= William Gustavus Kent =

American politician (1837–1905)

William Gustavus Kent (1837–1905) was an American politician.

Kent was born in Bellefonte, Pennsylvania, on 10 August 1837. Shortly thereafter, his family moved to Fort Madison, Iowa, where he was educated and performed farm work. At the age of eighteen, Kent became a schoolteacher. During his eight-year teaching career, Kent also served as principal of Fort Madison City Schools and attended Denmark Academy in Denmark, Iowa. After completing his studies at Denmark Academy, Kent began the first of two terms as Lee County superintendent of schools in 1867. He rejected the offer of a third term in that role. In 1888, Kent aided the establishment of the Lee County Savings Bank and was appointed the institution's director and vice president.
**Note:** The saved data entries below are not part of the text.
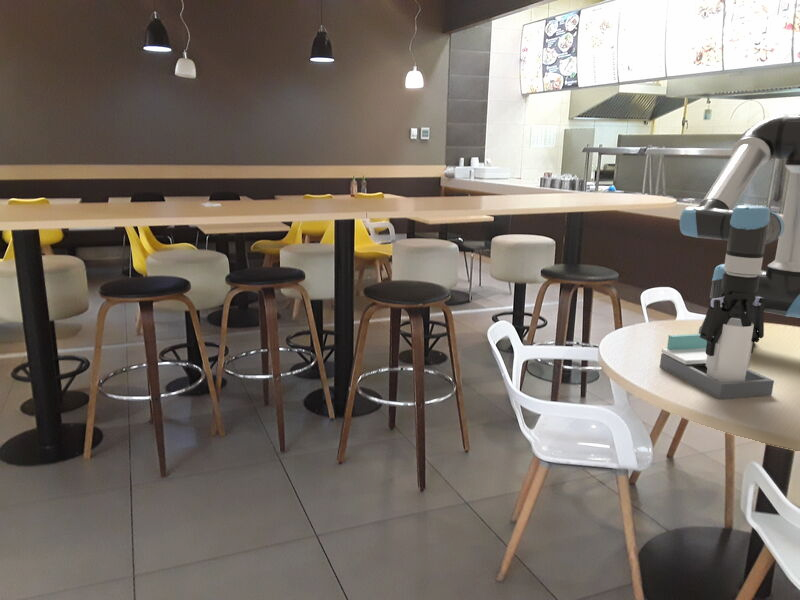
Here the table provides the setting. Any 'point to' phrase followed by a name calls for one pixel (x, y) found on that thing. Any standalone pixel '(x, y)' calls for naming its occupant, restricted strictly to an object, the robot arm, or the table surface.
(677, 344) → the cover
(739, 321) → the cup
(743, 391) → the grey shallow rectangular tray
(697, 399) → the table surface
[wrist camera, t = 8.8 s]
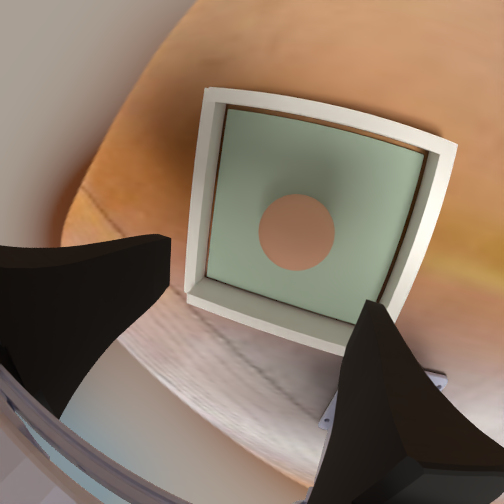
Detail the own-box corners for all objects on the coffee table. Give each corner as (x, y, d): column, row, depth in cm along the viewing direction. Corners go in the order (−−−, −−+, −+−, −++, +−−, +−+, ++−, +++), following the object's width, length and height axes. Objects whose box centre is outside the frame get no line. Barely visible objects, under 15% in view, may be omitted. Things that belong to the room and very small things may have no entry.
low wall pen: (373, 341, 19) (372, 365, 17) (194, 282, 23) (176, 298, 20) (444, 142, 13) (458, 144, 11) (216, 90, 17) (196, 86, 15)
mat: (364, 324, 19) (364, 327, 19) (208, 274, 22) (206, 276, 22) (423, 154, 14) (424, 154, 14) (230, 109, 17) (228, 108, 17)
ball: (327, 262, 18) (318, 294, 15) (265, 243, 19) (241, 270, 16) (345, 198, 16) (341, 216, 13) (277, 180, 17) (254, 193, 14)
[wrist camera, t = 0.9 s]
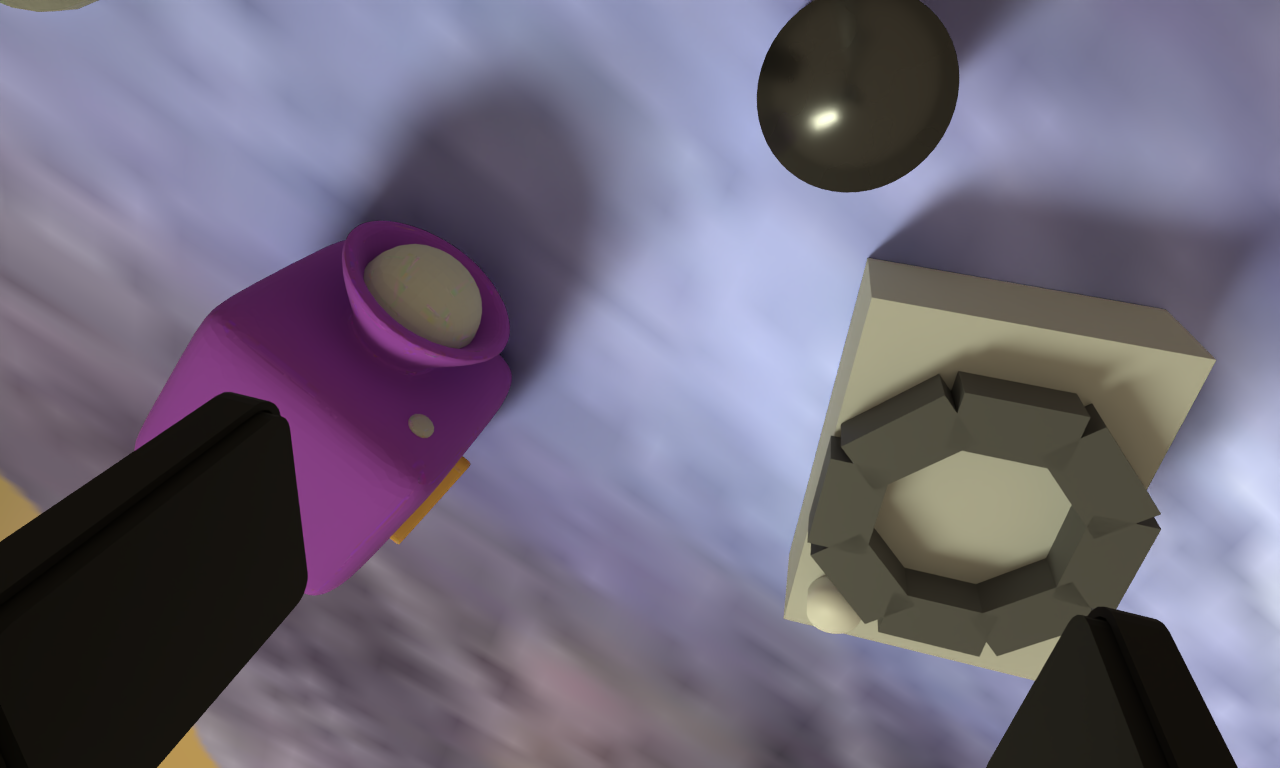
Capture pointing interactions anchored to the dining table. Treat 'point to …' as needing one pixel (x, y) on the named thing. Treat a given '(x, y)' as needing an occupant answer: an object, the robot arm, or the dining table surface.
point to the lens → (857, 91)
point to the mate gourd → (47, 4)
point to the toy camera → (358, 381)
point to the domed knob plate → (986, 464)
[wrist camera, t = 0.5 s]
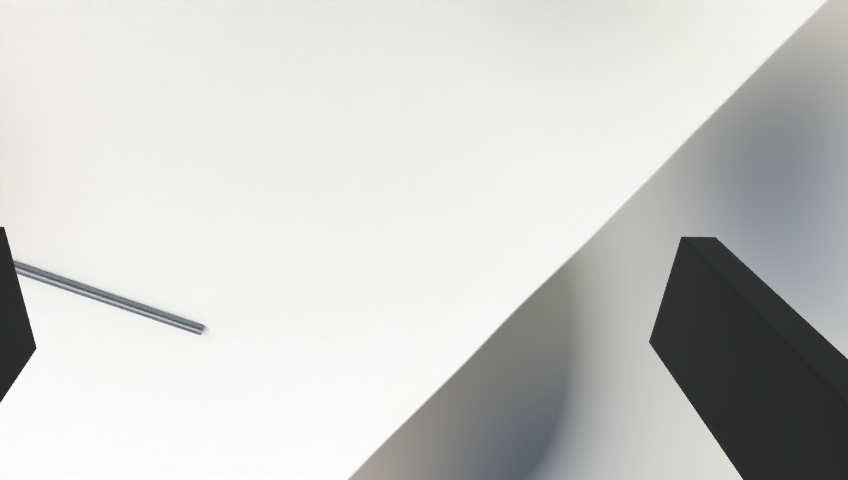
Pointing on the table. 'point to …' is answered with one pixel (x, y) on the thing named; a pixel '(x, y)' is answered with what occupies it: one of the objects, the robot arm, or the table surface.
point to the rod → (107, 298)
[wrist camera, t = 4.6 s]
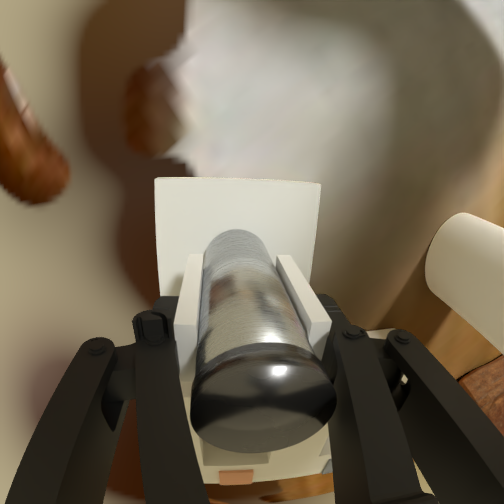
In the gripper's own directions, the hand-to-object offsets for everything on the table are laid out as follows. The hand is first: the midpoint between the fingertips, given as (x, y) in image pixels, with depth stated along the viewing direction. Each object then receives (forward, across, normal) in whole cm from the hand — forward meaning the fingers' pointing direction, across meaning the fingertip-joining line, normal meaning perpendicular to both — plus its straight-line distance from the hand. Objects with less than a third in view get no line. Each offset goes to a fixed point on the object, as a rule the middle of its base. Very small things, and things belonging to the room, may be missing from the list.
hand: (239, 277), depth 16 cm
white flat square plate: (+4, 0, 0) cm, 4 cm away
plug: (+3, 0, 0) cm, 3 cm away
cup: (+4, +20, 0) cm, 20 cm away
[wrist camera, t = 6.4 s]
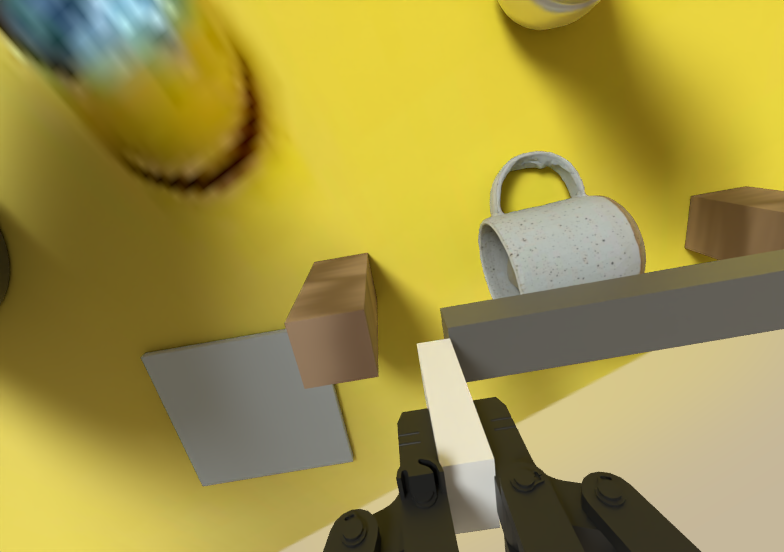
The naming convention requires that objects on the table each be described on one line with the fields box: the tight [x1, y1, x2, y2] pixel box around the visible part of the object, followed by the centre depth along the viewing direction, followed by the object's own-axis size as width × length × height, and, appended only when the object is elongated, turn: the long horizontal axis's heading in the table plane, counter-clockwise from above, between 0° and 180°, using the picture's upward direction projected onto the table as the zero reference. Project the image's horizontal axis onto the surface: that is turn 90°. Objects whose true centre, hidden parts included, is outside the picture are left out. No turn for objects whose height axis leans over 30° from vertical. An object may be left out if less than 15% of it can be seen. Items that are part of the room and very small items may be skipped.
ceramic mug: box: [478, 151, 646, 299], centre depth 24 cm, size 11×8×8 cm
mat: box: [141, 329, 353, 486], centre depth 31 cm, size 14×14×1 cm
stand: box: [285, 186, 784, 389], centre depth 23 cm, size 32×4×10 cm, turn 100°
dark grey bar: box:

Politically, Kent was affiliated with the Democratic Party. He was a member of the Iowa House of Representatives from District 1 between 1886 and 1888. Kent resigned as a state representative to contest the 1887 Iowa Senate election and won the District 1 seat vacated by Joseph M. Casey, who had resigned. After completing Casey's term, Kent contested the 1889 Iowa Senate election and won a four-year term on the Iowa Senate in his own right. During his tenure as a state legislator, Kent was a member of gubernatorial commissions convened by William Larrabee and Horace Boies. In 1892, Kent lost an election for a position on the Iowa railroad commission. In 1894, governor Frank D. Jackson named Kent to the commission that planned the Cherokee Mental Health Institute, which opened in 1902.

Kent married Sarah E. Shepherd in December 1863 and died in 1905.